Delegates knuckled down for a long day and night of final haggling to find consensus on an interim plan to rein in climate change and smooth the way to a new deal that must enter into force in 2020.
"There is a high level of disappointment with the current package," Nauru Foreign Minister Kieren Keke, chairperson of the Alliance of Small Island States, told a lunch-time stock-taking meeting that followed overnight talks.
"On the whole, the current package is largely about continuing to talk and very little about action. Accepting the current package for AOSIS entails a very high if not unacceptable risk to our countries."
Funding to help poor countries deal with the fallout from global warming and convert to planet-friendlier energy sources remains a key sticking point between negotiators from nearly 200 countries gathered in the Qatari capital.
Developed countries are being pressed to show how they intend to keep a promise to raise climate funding for poor countries to $100bn per year by 2020 - up from a total of $30bn in 2010-2012.

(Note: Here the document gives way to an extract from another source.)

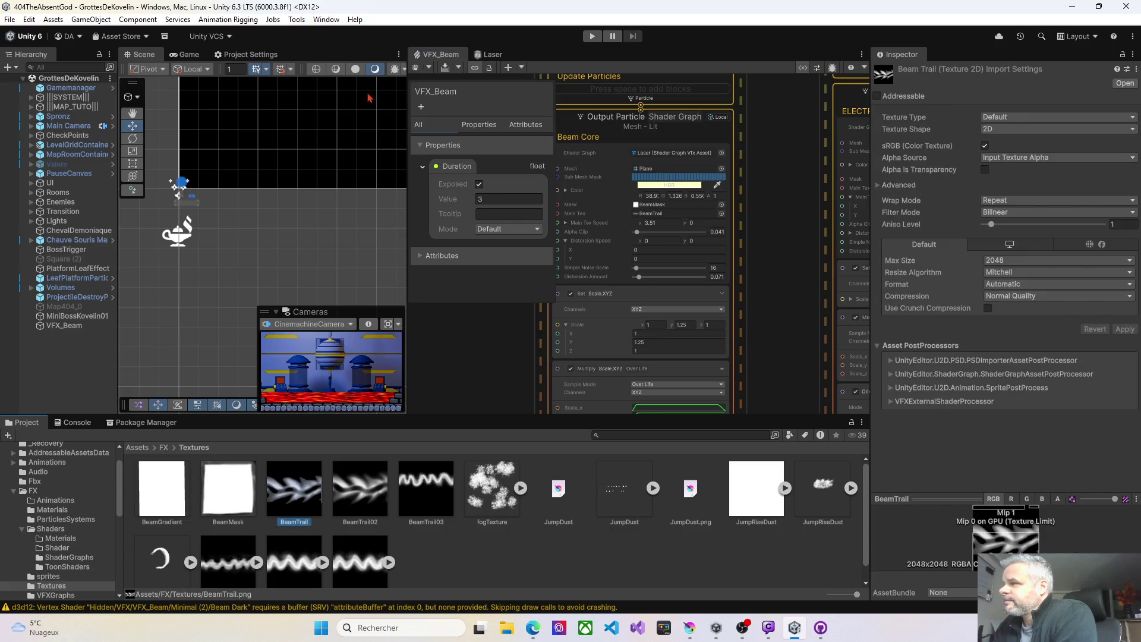
{"action": "left_click", "coordinate": [414, 69]}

Developing countries say they need at least another $60bn between now and 2015 to deal with increased droughts, floods, rising sea levels and storms.
But the United States and European Union have refused to put concrete figures on the table for 2013-2020 funding, citing tough financial times.
Hot air
Also in dispute is "hot air", the name given to Earth-warming greenhouse gas emission quotas that countries were given under the first leg of the 1997 Kyoto Protocol and did not use - about 13bn tons in total.
The credits can be sold to nations battling to meet their own quotas, meaning greenhouse gas levels decrease on paper but not in the atmosphere.
Poland and Russia emitted much less than their lenient limits, and insisted in Doha on being allowed to bank the difference beyond 2012 - a move most other parties vehemently oppose.
Agreement on hot air is key to the Doha delegates extending the life of the Kyoto pact, whose first leg expires on 31 December.
The protocol is the world's only binding pact on curbing greenhouse gases, but locks in only developed nations and excludes major developing polluters such as China and India, as well as the United States, which refused to ratify it.
A new 2020 deal, due to be finalised by 2015, will include commitments for all the nations of the world.
The duration of an interim "second commitment period" of Kyoto is also in contention.
"I understand that every party may not be fully satisfied with the individual outcomes that you are considering," conference president Abdullah bin Hamad al-Attiyah of Qatar told delegates on Friday.
Human survival
"I would like to ask you not to see any of these in isolation but rather consider them all part of an overall, balanced package that allows Doha to be a gateway to increased climate action."
NGOs and delegates have expressed frustration at the pace of negotiations that coincided with a slew of fresh scientific warnings that Earth faces a calamitous future of more frequent extreme weather events.
"This is about human survival," Greenpeace chief executive Kumi Naidoo told AFP in the final hours of the talks.
The Philippines urged bickering climate negotiators on Thursday to take heed from the deadly typhoon that struck the archipelago this week and wake up to the realities of global warming.
"As we sit here, every single hour, even as we vacillate and procrastinate here, the death toll is rising," said climate envoy Naderev Sano.
German Environment Minister Peter Altmaier has predicted that the talks, notorious for running way over schedule, "will be on the knife's edge up to the last moment".